Uniform Function Call Syntax (UFCS)

petercordia · August 13, 2024, 7:59pm

Uniform Function Call Syntax allows you to write
x.f(*args, **kwargs) instead of f(x, *args, **kwargs).

I do recognise that it’s not going to get implemented in the manner above, because it would be a breaking change (people are bound to have (ab)used the pattern try: object.method(); except AttributeError: do_stuff() ), and because it would make it too easy to write awful unreadable code (because if you see x.f() it could be any of object_attribute, class_method or actual_function, in addition to possible definitions in an inheritance hierarchy, there’d often be too many places to look).

But there are a lot of use cases where UFCS would be really nice.
It’s not just me that thinks so. That’s why scala, nim and D have implemented UFCS, and there are 2 projects on github that implement UFCS for python. (Uniform Function Call Syntax (UFCS) for Python · GitHub and GitHub - witer33/justmagic).

UFCS enables a programming pattern which I really like that looks something like this:

def public_function(arg1, arg2, arg3):
  return load_thing(arg1)
    .first_transformation()
    .second_transformation(arg2)
    .third_transformation(arg2, arg3)
    .fourth_transformation()

which looks a lot neater to me than either

def public_function(arg1, arg2, arg3):
  tmp = load_thing(arg1)
  tmp = tmp.first_transformation()
  tmp = second_transformation(tmp, arg2)
  tmp = third_transformation(tmp, arg2, arg3)
  tmp = tmp.fourth_transformation()
  return tmp

or

def public_function(arg1, arg2, arg3):
  return third_transformation(
    second_transformation(
      load_thing(arg1).first_transformation(),
      arg2
    ),
    arg2, arg3)
  ).fourth_transformation()

additionally, it is a small annoyance to me every once in a while that I have to write len(thing) instead of the more natural thing.len().

There’ve also been two request on the forum in the last month that could have been eased by UFCS:
Allowing parameters in-between function names, who would have been able to express their function as this_set.has_subset_in(set_list). And
Prefix shorthand for sending args by using `->`, who proposed using the symbols x -> f instead of x.f() which doesn’t feel as intuitive to me, but there’s the same desire to write functions after their primary argument (as you do with methods) rather than writing them before.

questions

supposing we couldn’t change the behaviour of ., but we could elect another symbol, what symbol do you think would work well? My best idea is .. but that’s a little ugly. ! is too shouty, : could lead to ambiguity, .: is a little funny…
let’s call the symbol ▼ for now, which I don’t think is a valid python symbol. What would you think of

def public_function(arg1, arg2, arg3):
  return load_thing(arg1)
    .first_transformation()
    ▼second_transformation(arg2)
    ▼third_transformation(arg2, arg3)
    .fourth_transformation()

?

Would it be preferable if x▼f() evaluates to x.f() if x has a method f, or if it always evaluates to f(x)? The latter might be simpler to work with, but the former would allow for lovely clever trickery.

I would use (pseudo-)UFCS if it was available in Python
I would not use (pseudo-)UFCS if it was available in Python
I would hate other people to be able to use (pseudo-)UFCS if it was available in Python

0 voters

dg-pb · August 13, 2024, 9:32pm

I fell into the poll-trap, so now I need to reply.

## Given instruction
Pick up the forum thread on Uniform Function Call Syntax in Python after its last line and keep it going. You won't need the rows that follow this thread for anything.

## Extracted entries
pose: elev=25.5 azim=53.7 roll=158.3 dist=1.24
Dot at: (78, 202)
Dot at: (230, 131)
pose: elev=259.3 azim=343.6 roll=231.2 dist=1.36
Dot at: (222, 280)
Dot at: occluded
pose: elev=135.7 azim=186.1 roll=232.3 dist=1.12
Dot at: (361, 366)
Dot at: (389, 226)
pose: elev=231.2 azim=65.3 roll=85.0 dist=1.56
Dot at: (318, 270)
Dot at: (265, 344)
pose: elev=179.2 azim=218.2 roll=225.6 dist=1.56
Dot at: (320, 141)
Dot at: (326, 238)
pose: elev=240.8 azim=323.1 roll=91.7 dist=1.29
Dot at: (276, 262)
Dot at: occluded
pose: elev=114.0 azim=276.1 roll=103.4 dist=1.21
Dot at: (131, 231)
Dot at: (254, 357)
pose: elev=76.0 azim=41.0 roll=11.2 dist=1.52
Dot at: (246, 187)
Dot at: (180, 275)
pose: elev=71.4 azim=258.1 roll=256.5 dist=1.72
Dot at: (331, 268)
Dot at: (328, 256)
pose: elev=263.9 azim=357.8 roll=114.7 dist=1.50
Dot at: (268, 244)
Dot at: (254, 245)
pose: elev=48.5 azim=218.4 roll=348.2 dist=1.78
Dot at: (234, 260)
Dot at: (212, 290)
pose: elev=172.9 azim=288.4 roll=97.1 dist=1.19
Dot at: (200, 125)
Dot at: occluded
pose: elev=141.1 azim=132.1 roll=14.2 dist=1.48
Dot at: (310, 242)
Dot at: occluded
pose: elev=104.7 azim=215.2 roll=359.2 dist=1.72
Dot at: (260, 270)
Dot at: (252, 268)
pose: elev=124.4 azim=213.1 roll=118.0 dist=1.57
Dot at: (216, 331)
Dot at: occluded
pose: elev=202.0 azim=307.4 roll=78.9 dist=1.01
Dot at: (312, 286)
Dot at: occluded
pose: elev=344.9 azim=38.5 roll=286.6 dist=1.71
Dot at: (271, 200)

## Solved exercise
I would most likely use it, but I don’t think that this needs to be part of python.

from functools import Placeholder, partial

class P:
    def __init__(self, func, *args, **kwds):
        self.func = partial(Placeholder, func, *args, **kwds)

    def __ror__(self, other):
        return self.func(other)

import operator as opr
def public_function(arg1, arg2, arg3):
    return (arg1 | P(opr.add, arg2)
                 | P(opr.sub, arg3))


print(public_function(1, 2, 3))    # 0

yoavdw · August 13, 2024, 9:48pm

I’m not going to comment on the idea itself, at least not right now, but:

Generally, I don’t think ideas like this benefit from a poll. It provides limited options with no nuance, generalizing very different opinions in the same bucket - creating an inaccurate image of people’s actual opinions on the matter.

In addition, the poll being at the start of the thread makes it a lot easier for people to vote and then not actually read the rest of the discussion - which I think is not healthy on changes this big, where all the advantages/disadvantages are not always immediately clear.

petercordia · August 13, 2024, 10:11pm

So far I’m very happy with the poll. @Rosuav was able to let know that he absolutely hates the idea, and it’s actually for a reason I respect rather than “It’s not worth it” or “It’s too hard to implement”, and it didn’t cost him any time at all. And it doesn’t make me feel bad, whereas if he had typed out a poorly thought-out argument about why he dislikes it (as one does when one is in a rush) it would have made me feel bad.

@dg-pb meanwhile thinks it’s not worth implementing, but he’d still use it if it was implemented. That’s something that makes me happy to know.

This is an unfinished idea, not a PEP. The poll only says what the poll says, it’s not supposed to be a vote about whether this feature should be implemented. It’s just gathering information that I think is genuinly useful.

petercordia · August 13, 2024, 10:11pm

It might even be possible to find a way to bind it to .. or |. rather than | P(...) which are options I’d find satisfactory for private use. Unfortunately that wouldn’t come with IDE integration, and I wouldn’t dare use such custom syntax for professional use where my colleagues have to be able to read it too. I recognise that these desires are in themselves significant costs that would be hoisted onto IDE developers and software developers. That’s why I’m trying to have a conversation about how useful various people would find (pseudo-)UFCS, and not trying to convince people it’s a good idea.
The class P you propose would work (cumbersomely), but could you actually imagine it being used in a public library?
Whereas if it was part of the default syntax, I think it would be used.

NeilGirdhar · August 13, 2024, 10:16pm

There are a lot of recent ideas that exhibit this argument “wouldn’t it be nice if we could write code like this also”. But code is easier to read the less varied the number ways it could be written. Alternatives are not a benefit. “There should be one—and preferably only one—obvious way to do it.”

It would be different if a pattern is significantly clearer or simpler, mitigates errors, or is more expressive. And you can dig through recent additions (e.g., the match statement, which is more expressive; or the generalized unpacking, which is simpler than its alternative) to see examples of that.

Also, calling every intermediate variable tmp is a missed opportunity to give them meaningful names that serve as self-commenting code.

Rosuav · August 13, 2024, 10:17pm

That’s not exactly what I was expressing, but here’s the thing: You’re free to interpret the poll results ANY WAY YOU LIKE because there simply isn’t enough information in them.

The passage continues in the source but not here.